Meditaciones dispuestas
por San Alfonso María de Ligorio, y traducidas al Español, publicadas
en Barcelona por la imprenta de Pablo Riera en 1859. Imprimátur por D.
Juan de Palau y Soler, Vicario General y Gobernador del Obispado de
Barcelona, el 30 de Octubre de 1858.
MEDITACIÓN 42.ª (DÍA TERCERO INFRAOCTAVA DE LA EPIFANÍA): De la huida de Jesús a Egipto.
Aparece el Ángel a José en sueños, y le da a saber que Herodes andaba buscando a Jesús para quitarle la vida, por lo que le dice: «Levántate y toma el Niño y a su Madre, y huye a Egipto» (San Mateo II). He aquí, pues, que apenas ha nacido Jesús, y es perseguido ya de muerte. Herodes es figura de aquellos miserables pecadores, que tan luego como ven renacido en su alma a Jesucristo por el perdón, le persiguen de nuevo a muerte volviendo al pecado: «Buscan al Niño para perderle». José obedece prontamente a la voz del Ángel, y avisa de ello a la santa Esposa. Toma los pocos instrumentos de su oficio que podía llevar, y que habían de servirle para procurar en Egipto el sustento a su pobre familia. María a la vez reúne un pequeñito atado de pañales para el uso del santo Niño, y después se dirige al aposento, se arrodilla ante todas cosas delante de su tierno Infante, le besa los pies, y después con lágrimas de ternura le dice: «¡Hijo mío!
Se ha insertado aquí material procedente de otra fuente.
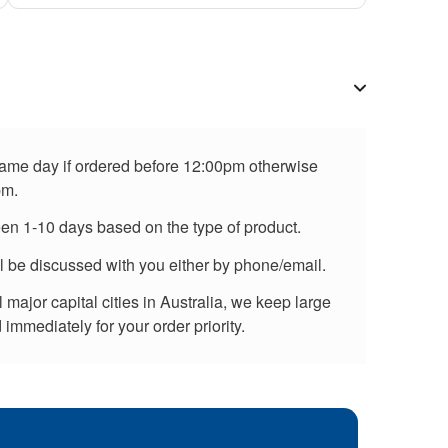
 same day if ordered before 12:00pm otherwise
pm.
een 1-10 days based on the type of product.
ll be discussed with you either by phone/email.
major capital cities in Australia, we keep large
immediately for your order priority.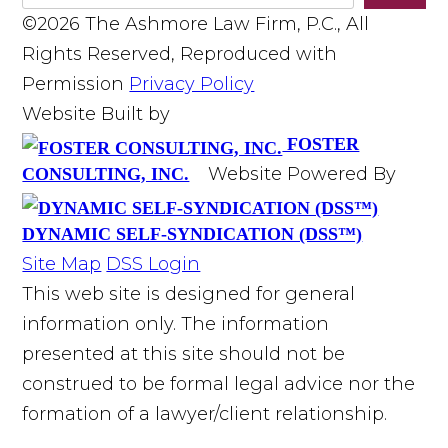
©2026 The Ashmore Law Firm, P.C., All
Rights Reserved, Reproduced with
Permission
Privacy Policy
Website Built by
FOSTER
Website Powered By
CONSULTING, INC.
DYNAMIC SELF-SYNDICATION (DSS™)
Site Map
DSS Login
This web site is designed for general
information only. The information
presented at this site should not be
construed to be formal legal advice nor the
formation of a lawyer/client relationship.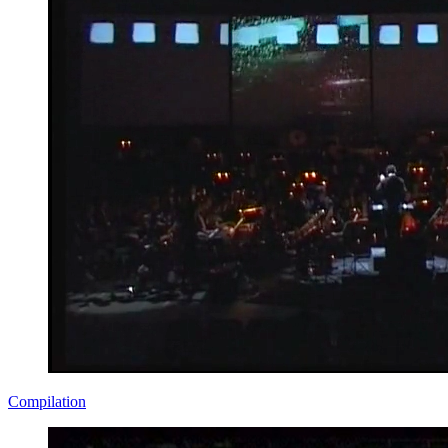
Compilation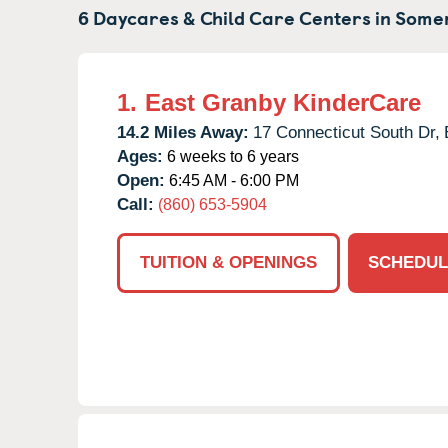
6 Daycares & Child Care Centers in
Somer
1.
East Granby KinderCare
14.2 Miles Away:
17 Connecticut South Dr,
Ages:
6 weeks to 6 years
Open:
6:45 AM - 6:00 PM
Call:
(860) 653-5904
TUITION & OPENINGS
SCHEDUL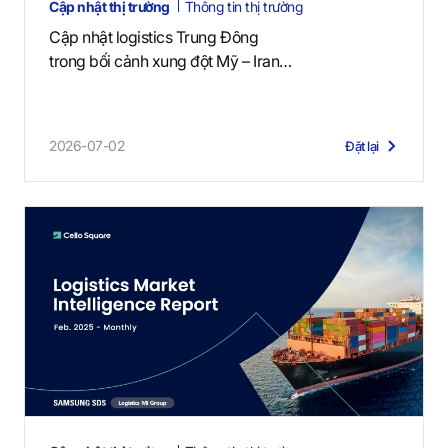
Cập nhật thị trường
Thông tin thị trường
Cập nhật logistics Trung Đông
trong bối cảnh xung đột Mỹ – Iran
(2 tháng 7, 2026)
2026-07-02
Đặt lại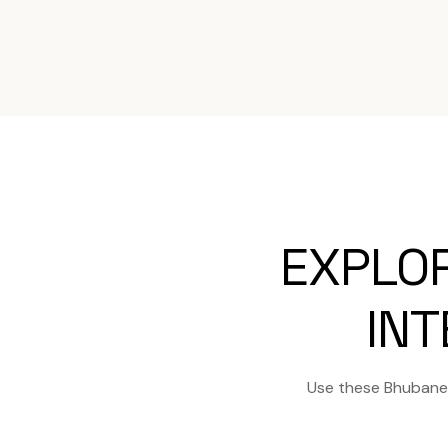
EXPLO
INT
Use these Bhubanes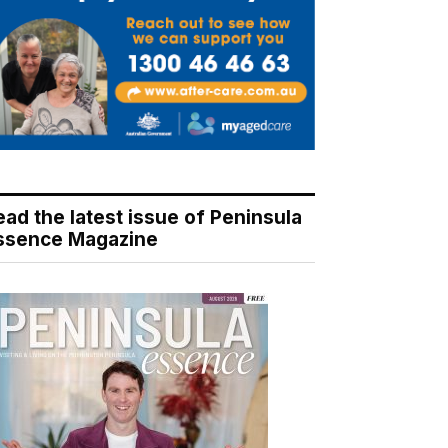
ead the latest issue of Peninsula
ssence Magazine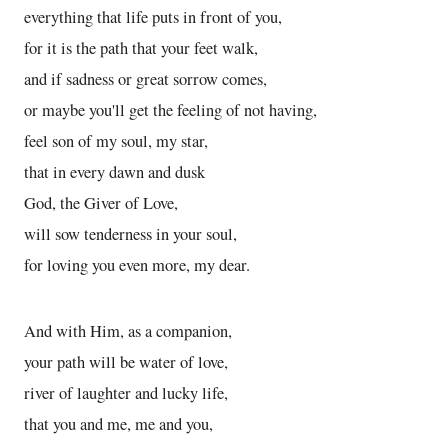
everything that life puts in front of you,
for it is the path that your feet walk,
and if sadness or great sorrow comes,
or maybe you'll get the feeling of not having,
feel son of my soul, my star,
that in every dawn and dusk
God, the Giver of Love,
will sow tenderness in your soul,
for loving you even more, my dear.
And with Him, as a companion,
your path will be water of love,
river of laughter and lucky life,
that you and me, me and you,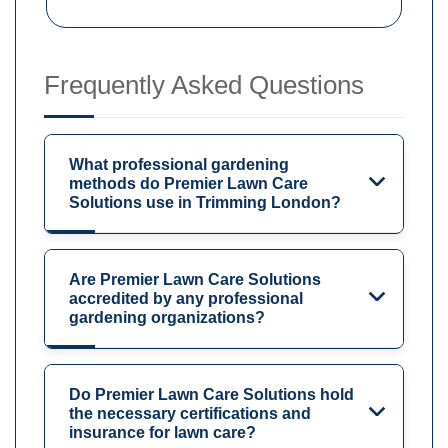
Frequently Asked Questions
What professional gardening
methods do Premier Lawn Care
Solutions use in Trimming London?
Are Premier Lawn Care Solutions
accredited by any professional
gardening organizations?
Do Premier Lawn Care Solutions hold
the necessary certifications and
insurance for lawn care?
Apenas habéis nacido y venido al mundo para salvar a los hombres, ya estos mismos os buscan para quitaros la vida». Dicho esto lo toma, y siguiendo ambos Esposos en llorar, cierran la puerta, y en la misma noche se ponen en camino. Ve considerando las ocupaciones de estos santos peregrinos en tal viaje. Todas las conversaciones son de su amado Jesús, de su paciencia y de su amor, aliviándose de esta manera en las penas e incomodidades de tan largo camino. ¡Oh, cuán dulce es padecer a vista de Jesús que padece! Acompáñate tambien tú, alma mía, dice San Buenaventura, con estos tres santos y pobres desterrados, y compadécelos en esta peregrinación que hacen tan fatigosa, larga y sin comodidad. Ruega a María que te conceda llevar en tu corazón a su Hijo divino. Considera cuánto debería padecer, especialmente en aquellas noches que había de pasar en el desierto de Egipto. La desnuda tierra les serviría de lecho al aire libre y frío. Llora el Niño por dolor. Lloran María y José por compasión. ¡Oh fe santa!, ¿y quién no llorará al ver un Hijo de Dios, que, hecho chiquito, pobre y abandonado, huye por un desierto para librarse de la muerte?
AFECTOS Y SÚPLICAS
Mi amado Jesús, Vos sois el Rey del Cielo, mas ahora os veo Niño, andando errante sobre la tierra; decidme ¿qué andáis buscando? Yo os compadezco cuando os miro tan pobre y humillado, pero más al veros tratado con tanta ingratitud por aquellos mismos a quienes habéis venido a salvar. Vos lloráis, pero lloro también yo por haber sido uno de tantos que en el tiempo pasado os han despreciado y perseguido. Pero sabed que ahora aprecio más vuestra gracia que todos los reinos del mundo; perdonadme, Jesús mío, todos los malos tratamientos que os he hecho, y permitid que así como María os llevaba en brazos cuando huía a Egipto, del mismo modo os lleve yo siempre en el corazón durante el viaje de mi vida presente a la eternidad. Amado Redentor mío, muchas veces os he desechado de mi alma, pero ahora espero que hayáis vuelto a poseerla. ¡Ah!, estrechadla, pues, a Vos con las dulces cadenas de vuestro amor. Yo no quiero apartaros más de mí, pero temo, ¡quién sabe, si tendré que abandonaros de nuevo, como lo he hecho anteriormente! ¡Oh mi Señor!, hacedme primero morir que yo haya de usar esta nueva y horrenda ingratitud. Os amo, bondad infinita, y así quiero siempre repetir yo os amo, yo os amo, yo os amo; y de esta manera diciendo siempre, espero también morir. ¡Ah Jesús mío! Vos sois muy bueno, muy digno de ser amado; haceos, pues, amar, haceos amar de tantos pecadores que os persiguen; dadles luz, hacedles conocer el amor que les habéis tenido y el amor que os merecéis, pues que andáis prófugo por la tierra, Niño tierno y pobre, llorando, temblando de frío y buscando almas que quieran amaros. ¡Oh María!, ¡oh santa Virgen! ¡Oh Madre amada y compañera de los padecimientos de Jesús!, ayudadme Vos a llevar y conservar siempre en mi corazón a vuestro Hijo en la vida y en la muerte.